Psychoneuroendocrinology. 1995;20(6):623-36. doi: 10.1016/0306-4530(94)00084-n.
We have reported that arecoline, a muscarinic receptor agonist replicably enhanced verbal memory in five of nine subjects with Alzheimer's disease (AD). To investigate the mechanism of cognitive improvement, circulating hormone measurements were made during high-dose acute and low-dose chronic intravenous (i.v.) arecoline administration to AD patients. Acute hormone responses were measured during, and for 6 h after, infusion of arecoline 5 mg i.v. over 30 min. Chronic responses were measured in cognitive responders during continuous i.v. infusion of arecoline escalating over 2 weeks (0.5-40 mg/day) and then during a 1 week infusion of the dose optimizing cognition (4-16 mg/day). Acute arecoline administered to 14 subjects produced unpleasant side-effects (e.g. nausea, vomiting), mean adrenocorticotrophic hormone (p = .0006), cortisol (p = .0001) and beta-endorphin (p = .0001) levels were elevated. During chronic arecoline treatment, no side-effects occurred and plasma cortisol, adrenocorticotrophic hormone and beta-endorphin levels were unchanged in nine subjects overall and in five cognitive responders. Thus, high-dose arecoline activates the hypothalamic-pituitary-adrenal (HPA) axis and may increase other anterior pituitary hormone levels, likely representing a 'stress response', but cognition-enhancing, low doses of arecoline do not produce a glucocorticoid response. Hence, arecoline-induced memory improvement is not due to the induction of 'stress' nor to the elevation of peripheral corticosteroid levels.

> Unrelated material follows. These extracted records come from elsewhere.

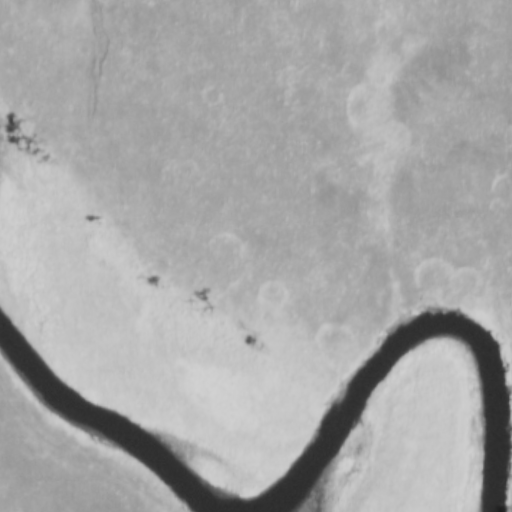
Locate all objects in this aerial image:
river: (297, 486)
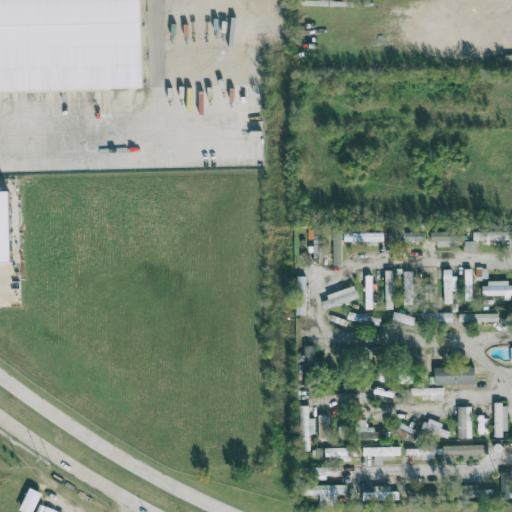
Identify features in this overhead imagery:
road: (456, 42)
building: (70, 45)
road: (155, 79)
road: (58, 139)
building: (4, 227)
building: (491, 235)
building: (405, 236)
building: (363, 237)
building: (447, 238)
building: (469, 246)
building: (481, 273)
building: (468, 284)
building: (428, 285)
building: (448, 285)
building: (408, 287)
building: (496, 289)
building: (389, 290)
building: (368, 292)
building: (300, 295)
building: (339, 298)
road: (316, 303)
building: (509, 315)
building: (436, 317)
building: (478, 317)
building: (363, 319)
building: (511, 353)
road: (489, 361)
building: (309, 367)
building: (454, 375)
building: (428, 392)
road: (414, 411)
building: (500, 420)
building: (464, 422)
building: (435, 427)
building: (305, 428)
building: (366, 431)
road: (111, 449)
building: (465, 449)
building: (381, 451)
building: (421, 452)
building: (341, 453)
road: (73, 466)
road: (433, 471)
building: (505, 485)
building: (325, 492)
building: (474, 492)
building: (420, 496)
building: (29, 500)
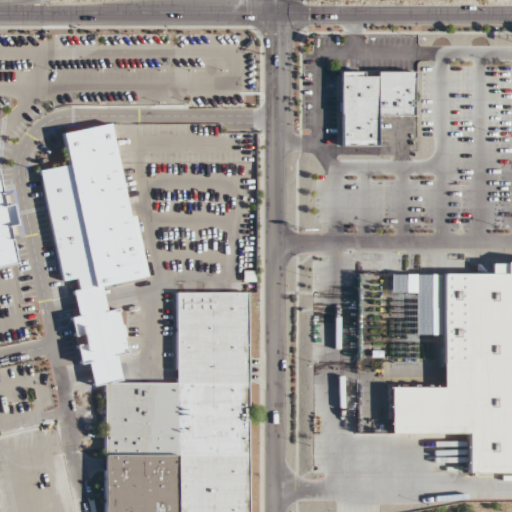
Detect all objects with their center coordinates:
road: (8, 1)
road: (275, 7)
road: (138, 13)
traffic signals: (245, 13)
road: (393, 14)
road: (278, 33)
road: (352, 33)
traffic signals: (277, 40)
road: (199, 51)
road: (60, 64)
road: (319, 68)
building: (124, 79)
building: (124, 80)
road: (181, 83)
road: (16, 88)
building: (371, 103)
building: (371, 103)
road: (298, 144)
road: (10, 147)
road: (439, 148)
road: (477, 148)
road: (20, 153)
road: (190, 182)
road: (401, 183)
road: (23, 198)
road: (364, 205)
road: (193, 218)
building: (6, 231)
building: (6, 232)
road: (395, 244)
road: (196, 255)
road: (277, 263)
road: (127, 293)
road: (151, 294)
building: (420, 298)
building: (420, 298)
road: (88, 300)
road: (60, 306)
road: (333, 327)
road: (26, 350)
building: (148, 351)
building: (148, 355)
road: (103, 371)
road: (155, 371)
building: (469, 371)
building: (468, 372)
road: (209, 373)
road: (260, 373)
road: (74, 375)
road: (16, 383)
road: (36, 398)
road: (33, 417)
road: (44, 464)
road: (9, 465)
road: (393, 488)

我们曾报道,毒蕈碱受体激动剂槟榔碱可重复性地增强9名阿尔茨海默病(AD)患者中5名患者的言语记忆。为了研究认知改善的机制,在对AD患者进行高剂量急性和低剂量慢性静脉注射槟榔碱期间,进行了循环激素测量。在30分钟内静脉注射5毫克槟榔碱期间及之后6小时测量急性激素反应。在认知反应者中,在2周内持续静脉输注递增剂量的槟榔碱(0.5 - 40毫克/天),然后在1周内输注优化认知的剂量(4 - 16毫克/天)期间测量慢性反应。对14名受试者进行急性槟榔碱给药产生了不良副作用(如恶心、呕吐),促肾上腺皮质激素(p = .0006)、皮质醇(p = .0001)和β-内啡肽(p = .0001)水平升高。在慢性槟榔碱治疗期间,未出现副作用,9名受试者总体以及5名认知反应者的血浆皮质醇、促肾上腺皮质激素和β-内啡肽水平未发生变化。因此,高剂量槟榔碱激活下丘脑-垂体-肾上腺(HPA)轴,并可能增加其他垂体前叶激素水平,这可能代表一种“应激反应”,但增强认知的低剂量槟榔碱不会产生糖皮质激素反应。因此,槟榔碱诱导的记忆改善并非由于“应激”的诱导,也不是由于外周皮质类固醇水平的升高。